Talk of Amalgamating Petersburg and Leningrad Oblast, Cut Off by Pandemic, Now Resuming


Paul Goble

            Staunton, July 21 – In the weeks before the pandemic hit, many in St. Petersburg and Leningrad Oblast were talking about combining the two federal subjects into one as part of Vladimir Putin’s on-again, off-again regional amalgamation effort. But the coronavirus crisis ended such conversations. Now, they are resuming.

            Petersburg’s Gorod-812 portal presents two new commentaries about the reasons for and prospects of such a combination, the first by Dmitry Zhvaniya, a journalist and activist in the northern capital, and the second by Daniil Kotsyubinsky, a historian who writes frequently on regional issues (gorod-812.ru/kakim-dolzhno-byt-budushhee-goroda-i-oblasti/).

            Zhvaniya presents the conventional view that the two subjects should be combined into one; Kotsyubinsky in contrast argues that while part of Leningrad Oblast should become part of the city, another part more properly should become part of Karelia or Vologda and Novgorod Oblasts – or that all should form together a St. Petersburg Republic.

            If Zhvaniya’s position is one that the Kremlin quite likely wants to base its strategy on, Kotsyubinsky’s is a reminder that any change in the arrangements even regarding what Moscow views as two predominantly ethnic Russian regions is fraught with implications that the center very much wants to avoid.

            Zhvaniya says that de facto St. Petersburg and Leningrad Oblast are one “St. Petersburg gubernia,” with people regularly crossing the borders between them but with the latter not having its own center and the former not having found a status for itself either and with the latter having a name that exists only because the former used to have it.

            Combining the two, he argues, is not about nostalgia but about creating “a matrix” for the future,” for modernizing both the city and its surrounding territory.  Both are or at least can become “developing regions,” if Moscow and their residents agree to dispense with the administrative divisions left over from Soviet times.

            Kotsyubinsky’s argument is far more radical. He says that the current administrative borders “do not at all reflect the existing socio-economic realities” of the two. They may exist on printed maps but they do not exist in mental ones. But they cannot simply be combined together because Leningrad Oblast consists of two parts.

            One to the west is truly part of greater St. Petersburg, but the other to the north and eat is not.  “In essence,” he says, “the Western part of Leningrad Oblast is Petersburg’s hinterland, an enormous zone for development and recreation connected in the closest way and integrated with the ‘Petersburg’ center.” But the rest isn’t: it is connected more with other federal subjects.

            “The socio-economic face of the eastern part of the oblast is much more organically ‘combined’ with the landscape of its neighbors, Karelia and also Vologda and Novgorod Oblasts.” What that means is that Leningrad Oblast should be disbanded and divided in two, with the western part becoming along with the city the Republic of St. Petersburg and the eastern segment joining the others.

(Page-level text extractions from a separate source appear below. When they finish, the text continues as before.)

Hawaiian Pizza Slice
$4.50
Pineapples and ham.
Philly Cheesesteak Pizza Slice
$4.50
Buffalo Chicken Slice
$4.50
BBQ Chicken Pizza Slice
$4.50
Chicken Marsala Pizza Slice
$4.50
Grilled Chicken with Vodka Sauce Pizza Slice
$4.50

            “The establishment of a large Republic of St. Petersburg would help the city forever overcome its complex of being ‘a great city with the fate of an oblast’ and become a really self-standing European megalopolis closely integrated in ‘the Baltic ring’ and through it to Europe as a whole,” Kotsyubinsky says.

            Such a St. Petersburg Republic could logically acquire its own “state symbols … free from imperial heraldic cannons and giving a different more ancient … and organize Neva kray a Baltic-European vector of development.” 

            While the 20th century has compromised the idea of geopolitics, the historian says, “this ‘Petersburg geopolitics’ not only does not include in itself any threat to the interests of the residents of Leningrad Oblast or the dignity ‘of the small cities’ there but on the contrary gives them a chance for more dynamic and successful development.”


            But precisely for that reason, it is hard to imagine that Vladimir Putin would want to open what for Moscow would be a Pandora’s box not only in the northwestern part of the Russian Federation but more broadly as well and thus advocates for combining the two current federal subjects into one may face yet another obstacle.